Advances in DNA Sequencing Technologies for High Resolution HLA Typing
Recent advances in DNA sequencing technologies, so-called Next Generation Sequencing (NGS), have brought breakthroughs in deciphering the genetic information in all living species at a large scale and at an affordable level.
By introducing DNA barcode (index) sequences multiplexing samples from hundreds of individual became possible for genotyping certain genomic regions faster and cheaper with higher resolution.
Here we present Histogenetics’s experience and accomplishments in applying NGS for large-scale high resolution HLA typing. Histogenetics had established Sanger capillary technology in 2006 for large volume DNA-based sequencing typing and more than 3.8 million samples were typed with that technique. Histogenetics’ existing infrastructure helped us to transition to the NGS technologies without compromising accuracy, volume of typing and speed. In March 2013 Histogenetics introduced a Hybrid approach of Sanger + Illumina MiSeq DNA sequencing. A total 460,190 samples were typed with MiSeq+Sanger to validate MiSeq data during transition to NGS, shown in the table below.
High resolution typing was achieved using NGS MisSeq platform. Comparison of resolution level between NGS and Sanger sequencing techniques for registry donors are shown below.
After establishing the new platform, in October 2013 we introduced Illumina MiSeq as the first line method for high volume, high resolution HLA Typing. To date we have typed close to 5 million individuals using SBT. While we were pushing for higher volume typing, we were also exceling in quality and accuracy with the strict quality control and quality assurance policy established in Histogenetics‘ High throughput HLA typing process.
National Marrow Donor Program (NMDP) is one of the Histogenetics’ major clients, and has a strict quality control program where average 3% of blind QC samples are included in every batch of testing samples. The table below shows error free typing for NMDP registry donors.
Despite of these excellent results with Illumina MiSeq technology we have been exploring other single molecule sequencing technologies such as Pacific Bioscience’s RS II.
The MiSeq platform has accomplished higher resolution HLA typing results, faster and more cost effective and easier work flow compared to Sanger Sequencing and other NGS. However, it has some shortcomings such as shorter read length compared to Sanger and PacBio that could result in missing insertions, and inability in phasing the exons unless additional amplicons are introduced. In addition MiSeq has a long run time and produces sequencing artifact in certain amplicons. Also, depending on a single technology and company can be a risk when quality of reagents fails or becomes substandard.
The PacBio platform has the following advantages to the MiSeq platform: Long read lengths with excellent phasing of the Exons and Introns and short run times. It also provides us with an excellent alternative technology. Disadvantages of PacBio compared to MiSeq are a limitation in the barcoding (multiplexing) and longer sample preparation time.

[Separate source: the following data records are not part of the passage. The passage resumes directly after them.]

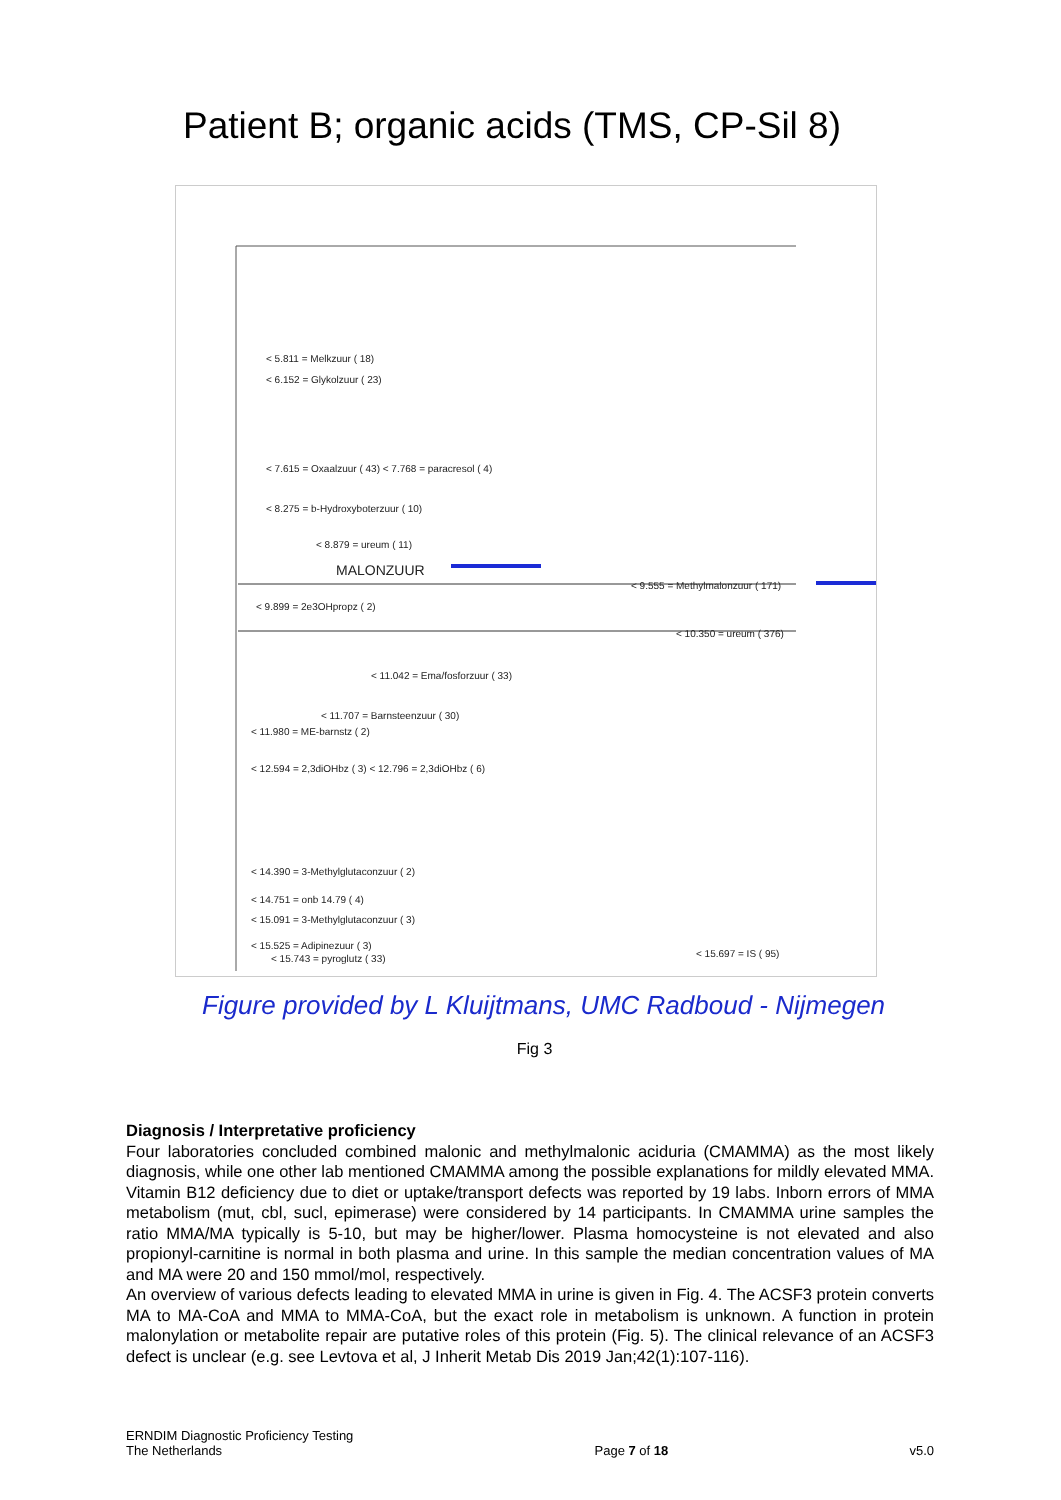Patient B; organic acids (TMS, CP-Sil 8)
< 5.811 = Melkzuur ( 18)
< 6.152 = Glykolzuur ( 23)
< 7.615 = Oxaalzuur ( 43) < 7.768 = paracresol ( 4)
< 8.275 = b-Hydroxyboterzuur ( 10)
< 8.879 = ureum ( 11)
MALONZUUR
< 9.555 = Methylmalonzuur ( 171)
< 9.899 = 2e3OHpropz ( 2)
< 10.350 = ureum ( 376)
< 11.042 = Ema/fosforzuur ( 33)
< 11.707 = Barnsteenzuur ( 30)
< 11.980 = ME-barnstz ( 2)
< 12.594 = 2,3diOHbz ( 3) < 12.796 = 2,3diOHbz ( 6)
< 14.390 = 3-Methylglutaconzuur ( 2)
< 14.751 = onb 14.79 ( 4)
< 15.091 = 3-Methylglutaconzuur ( 3)
< 15.525 = Adipinezuur ( 3)
< 15.697 = IS ( 95)
< 15.743 = pyroglutz ( 33)
Figure provided by L Kluijtmans, UMC Radboud - Nijmegen
Fig 3
Diagnosis / Interpretative proficiency
Four laboratories concluded combined malonic and methylmalonic aciduria (CMAMMA) as the most likely diagnosis, while one other lab mentioned CMAMMA among the possible explanations for mildly elevated MMA. Vitamin B12 deficiency due to diet or uptake/transport defects was reported by 19 labs. Inborn errors of MMA metabolism (mut, cbl, sucl, epimerase) were considered by 14 participants. In CMAMMA urine samples the ratio MMA/MA typically is 5-10, but may be higher/lower. Plasma homocysteine is not elevated and also propionyl-carnitine is normal in both plasma and urine. In this sample the median concentration values of MA and MA were 20 and 150 mmol/mol, respectively.
An overview of various defects leading to elevated MMA in urine is given in Fig. 4. The ACSF3 protein converts MA to MA-CoA and MMA to MMA-CoA, but the exact role in metabolism is unknown. A function in protein malonylation or metabolite repair are putative roles of this protein (Fig. 5). The clinical relevance of an ACSF3 defect is unclear (e.g. see Levtova et al, J Inherit Metab Dis 2019 Jan;42(1):107-116).
ERNDIM Diagnostic Proficiency Testing
The Netherlands
Page 7 of 18
v5.0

Since October 2014, we have been routinely using PacBio for class I typing for resolving exon shuffling ambiguities and the new alleles. We have performed more than 5000 HLA-ABC on the PacBio platform, sequencing 1 kb amplicon that include ARS region (exon 2 and exon 3). We are incrementally extending the coverage length, and now for special projects we can routinely type the full gene length -3.5 kb which includes 8 exons and seven introns. Typing full length Class II genes are more challenging due to the lengths. They are approximately 18 kb or longer. But typing 5 kb fragments that include exon 2 and the rest of the downstream exons to the 3’ translated regions are underway.

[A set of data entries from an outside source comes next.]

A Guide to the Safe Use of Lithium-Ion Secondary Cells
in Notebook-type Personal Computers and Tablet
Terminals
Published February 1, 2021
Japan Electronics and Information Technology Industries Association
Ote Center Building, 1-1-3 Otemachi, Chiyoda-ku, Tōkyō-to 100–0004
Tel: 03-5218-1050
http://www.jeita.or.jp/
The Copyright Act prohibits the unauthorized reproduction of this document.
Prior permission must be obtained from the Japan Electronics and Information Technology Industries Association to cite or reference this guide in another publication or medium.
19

Another very important issue with NGS is the interpretation, presentation and visualization of the data. The focus should be matching patients and potential donors for those regions defining Antigen Recognition Sites (ARS) unambiguously while noting the similarities and variations in other regions of the gene.
Below is an example of presentation for sequence matching at ARS between patient and potential donors.

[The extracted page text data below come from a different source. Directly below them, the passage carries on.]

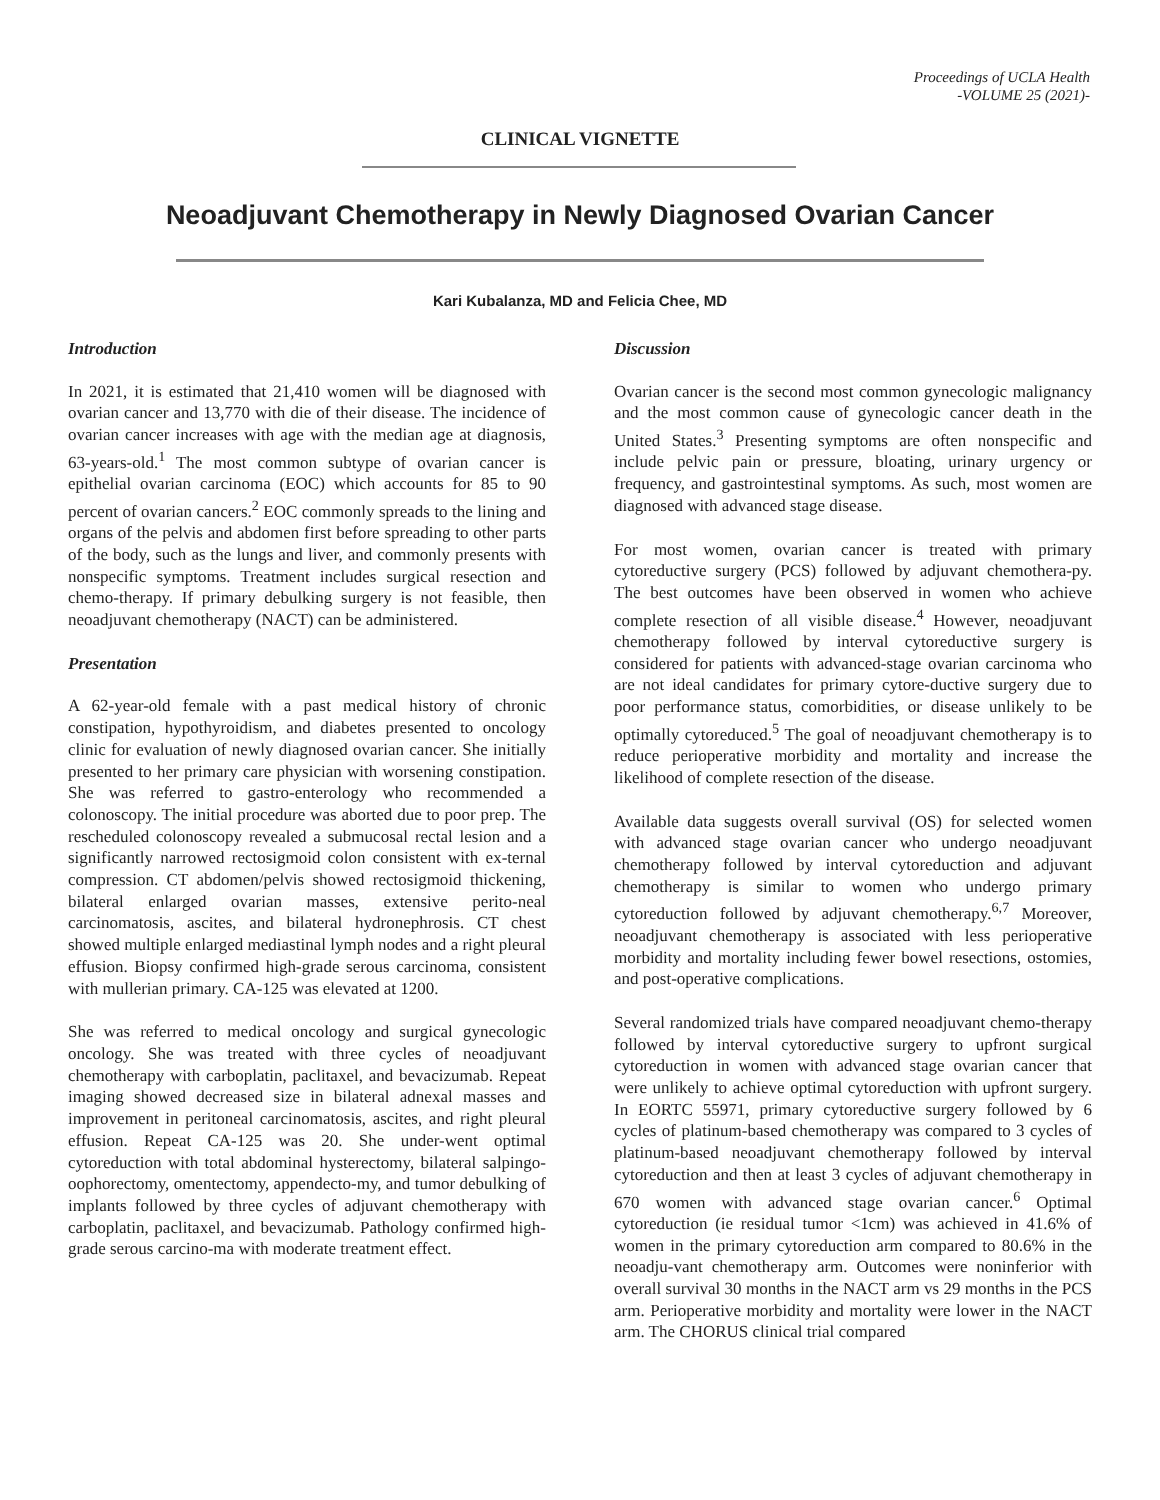Proceedings of UCLA Health
-VOLUME 25 (2021)-
CLINICAL VIGNETTE
Neoadjuvant Chemotherapy in Newly Diagnosed Ovarian Cancer
Kari Kubalanza, MD and Felicia Chee, MD
Introduction
In 2021, it is estimated that 21,410 women will be diagnosed with ovarian cancer and 13,770 with die of their disease. The incidence of ovarian cancer increases with age with the median age at diagnosis, 63-years-old.<sup>1</sup> The most common subtype of ovarian cancer is epithelial ovarian carcinoma (EOC) which accounts for 85 to 90 percent of ovarian cancers.<sup>2</sup> EOC commonly spreads to the lining and organs of the pelvis and abdomen first before spreading to other parts of the body, such as the lungs and liver, and commonly presents with nonspecific symptoms. Treatment includes surgical resection and chemo-therapy. If primary debulking surgery is not feasible, then neoadjuvant chemotherapy (NACT) can be administered.
Presentation
A 62-year-old female with a past medical history of chronic constipation, hypothyroidism, and diabetes presented to oncology clinic for evaluation of newly diagnosed ovarian cancer. She initially presented to her primary care physician with worsening constipation. She was referred to gastro-enterology who recommended a colonoscopy. The initial procedure was aborted due to poor prep. The rescheduled colonoscopy revealed a submucosal rectal lesion and a significantly narrowed rectosigmoid colon consistent with ex-ternal compression. CT abdomen/pelvis showed rectosigmoid thickening, bilateral enlarged ovarian masses, extensive perito-neal carcinomatosis, ascites, and bilateral hydronephrosis. CT chest showed multiple enlarged mediastinal lymph nodes and a right pleural effusion. Biopsy confirmed high-grade serous carcinoma, consistent with mullerian primary. CA-125 was elevated at 1200.
She was referred to medical oncology and surgical gynecologic oncology. She was treated with three cycles of neoadjuvant chemotherapy with carboplatin, paclitaxel, and bevacizumab. Repeat imaging showed decreased size in bilateral adnexal masses and improvement in peritoneal carcinomatosis, ascites, and right pleural effusion. Repeat CA-125 was 20. She under-went optimal cytoreduction with total abdominal hysterectomy, bilateral salpingo-oophorectomy, omentectomy, appendecto-my, and tumor debulking of implants followed by three cycles of adjuvant chemotherapy with carboplatin, paclitaxel, and bevacizumab. Pathology confirmed high-grade serous carcino-ma with moderate treatment effect.
Discussion
Ovarian cancer is the second most common gynecologic malignancy and the most common cause of gynecologic cancer death in the United States.<sup>3</sup> Presenting symptoms are often nonspecific and include pelvic pain or pressure, bloating, urinary urgency or frequency, and gastrointestinal symptoms. As such, most women are diagnosed with advanced stage disease.
For most women, ovarian cancer is treated with primary cytoreductive surgery (PCS) followed by adjuvant chemothera-py. The best outcomes have been observed in women who achieve complete resection of all visible disease.<sup>4</sup> However, neoadjuvant chemotherapy followed by interval cytoreductive surgery is considered for patients with advanced-stage ovarian carcinoma who are not ideal candidates for primary cytore-ductive surgery due to poor performance status, comorbidities, or disease unlikely to be optimally cytoreduced.<sup>5</sup> The goal of neoadjuvant chemotherapy is to reduce perioperative morbidity and mortality and increase the likelihood of complete resection of the disease.
Available data suggests overall survival (OS) for selected women with advanced stage ovarian cancer who undergo neoadjuvant chemotherapy followed by interval cytoreduction and adjuvant chemotherapy is similar to women who undergo primary cytoreduction followed by adjuvant chemotherapy.<sup>6,7</sup> Moreover, neoadjuvant chemotherapy is associated with less perioperative morbidity and mortality including fewer bowel resections, ostomies, and post-operative complications.
Several randomized trials have compared neoadjuvant chemo-therapy followed by interval cytoreductive surgery to upfront surgical cytoreduction in women with advanced stage ovarian cancer that were unlikely to achieve optimal cytoreduction with upfront surgery. In EORTC 55971, primary cytoreductive surgery followed by 6 cycles of platinum-based chemotherapy was compared to 3 cycles of platinum-based neoadjuvant chemotherapy followed by interval cytoreduction and then at least 3 cycles of adjuvant chemotherapy in 670 women with advanced stage ovarian cancer.<sup>6</sup> Optimal cytoreduction (ie residual tumor <1cm) was achieved in 41.6% of women in the primary cytoreduction arm compared to 80.6% in the neoadju-vant chemotherapy arm. Outcomes were noninferior with overall survival 30 months in the NACT arm vs 29 months in the PCS arm. Perioperative morbidity and mortality were lower in the NACT arm. The CHORUS clinical trial compared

The above figure is a schematic presentation of HLA typing report that compares patient and potential donors focusing on ARS regions.
Recent progress in sequencing technologies and laboratory processes together with advanced informatics enable us to have a clearer representation of MHC and other Immune response genes. This will in turn help us to understand the puzzles of complex genetic systems that can serve the base for health and disease.